Graph Algorithms (original) (raw)
(Note: This page and the applets it contains are largely the work of Renaud Waldura. I'm hosting them here because I think they're a neat way to demonstrate graph algorithms.)
You keep reading about the famous graph algorithms, BFS, DFS, Shortest Path First, etc. -- used as well for network routing as for games theory -- without ever really understanding them? Now watch them run live on this web page!
Background
I just loved the sorting algorithms demo applets shipped with the JDK: it is so intuitive, you really are immediately convinced that the QuickSort is in fact better than any other common sorting algorithm.
Having played a bit with Sun's wonderful browser, I was looking for something easy and funny to code in their new Java language. I could have implemented other sorting algorithms such as ShellSort and so re-use James Gosling's framework, but this wouldn't have been any fun. After the sorting algorithms, the next step had to be of course... the graph algorithms.

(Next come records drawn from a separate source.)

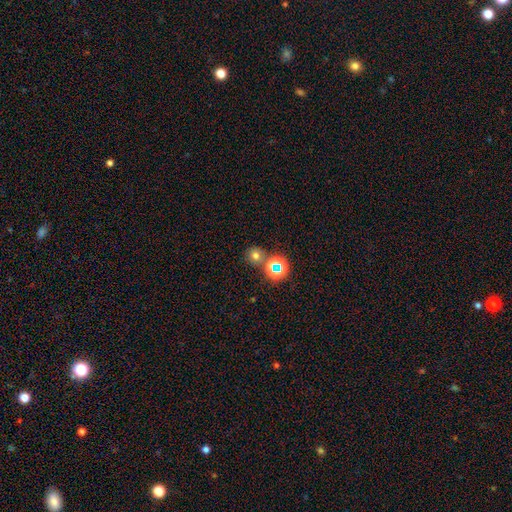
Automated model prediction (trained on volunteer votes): Smooth or featured? Predicted: smooth (p=0.65). How rounded? Predicted: round (p=0.88). Merging? Predicted: none (p=0.72).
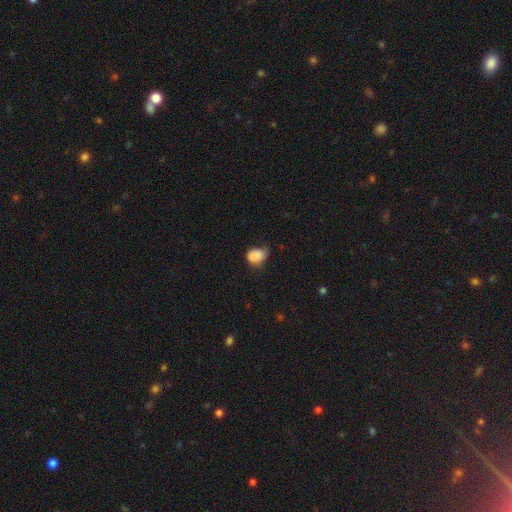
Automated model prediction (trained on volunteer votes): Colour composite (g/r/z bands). It shows a smooth galaxy with no disk features (84%) that is in between round and cigar-shaped (56%). Merging: none (54%).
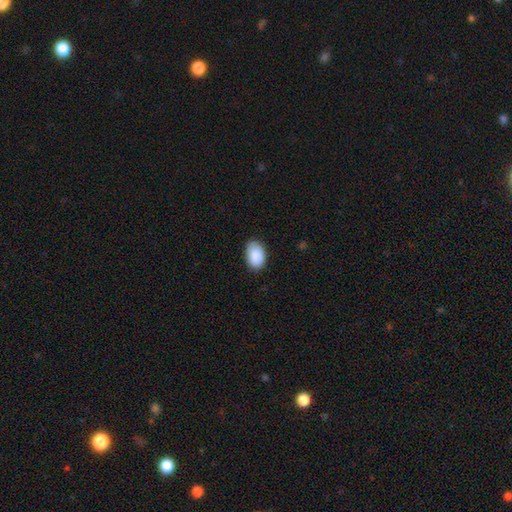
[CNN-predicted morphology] Smooth or featured?
  - smooth: 90% *
  - star or artifact: 6%
  - featured or disk: 4%
How rounded?
  - in between: 92% *
  - round: 7%
  - cigar-shaped: 1%
Merging?
  - none: 82% *
  - minor disturbance: 15%
  - major disturbance: 2%
  - merger: 1%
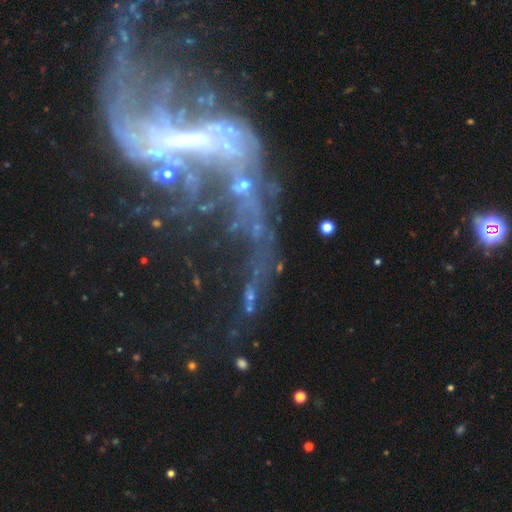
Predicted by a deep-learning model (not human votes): featured or disk 58%, star or artifact 28%, smooth 14%. Down the decision tree: edge-on disk — no (89%); bar — no (59%); spiral arms — yes (57%); bulge size — small (40%); merging — major disturbance (33%).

So here they are, the well-known graph algorithms, implemented in the object-oriented, multithreaded, distributed, secure, portable, Java language.
Breadth First Search
Search a graph (directed or not) in breadth first; this is done by using a queue where the found vertices are stored.
Here is a brief description of the BFS algorithm:
bfs (Graph G) {
all vertices of G are first painted white
the graph root is painted gray and put in a queue
while the queue is not empty {
a vertex u is removed from the queue
for all white successors v of u {
v is painted gray
v is added to the queue
}
u is painted black
}
}
And now watch it run -- click the applet to start/stop the search.
Have a look at the Java code; it happens to be pretty clean ! :-).
Depth First Search
Basically the idea is the same, but we are now using a stack instead of a queue. With recursion of course, so the stack management is all done by Java.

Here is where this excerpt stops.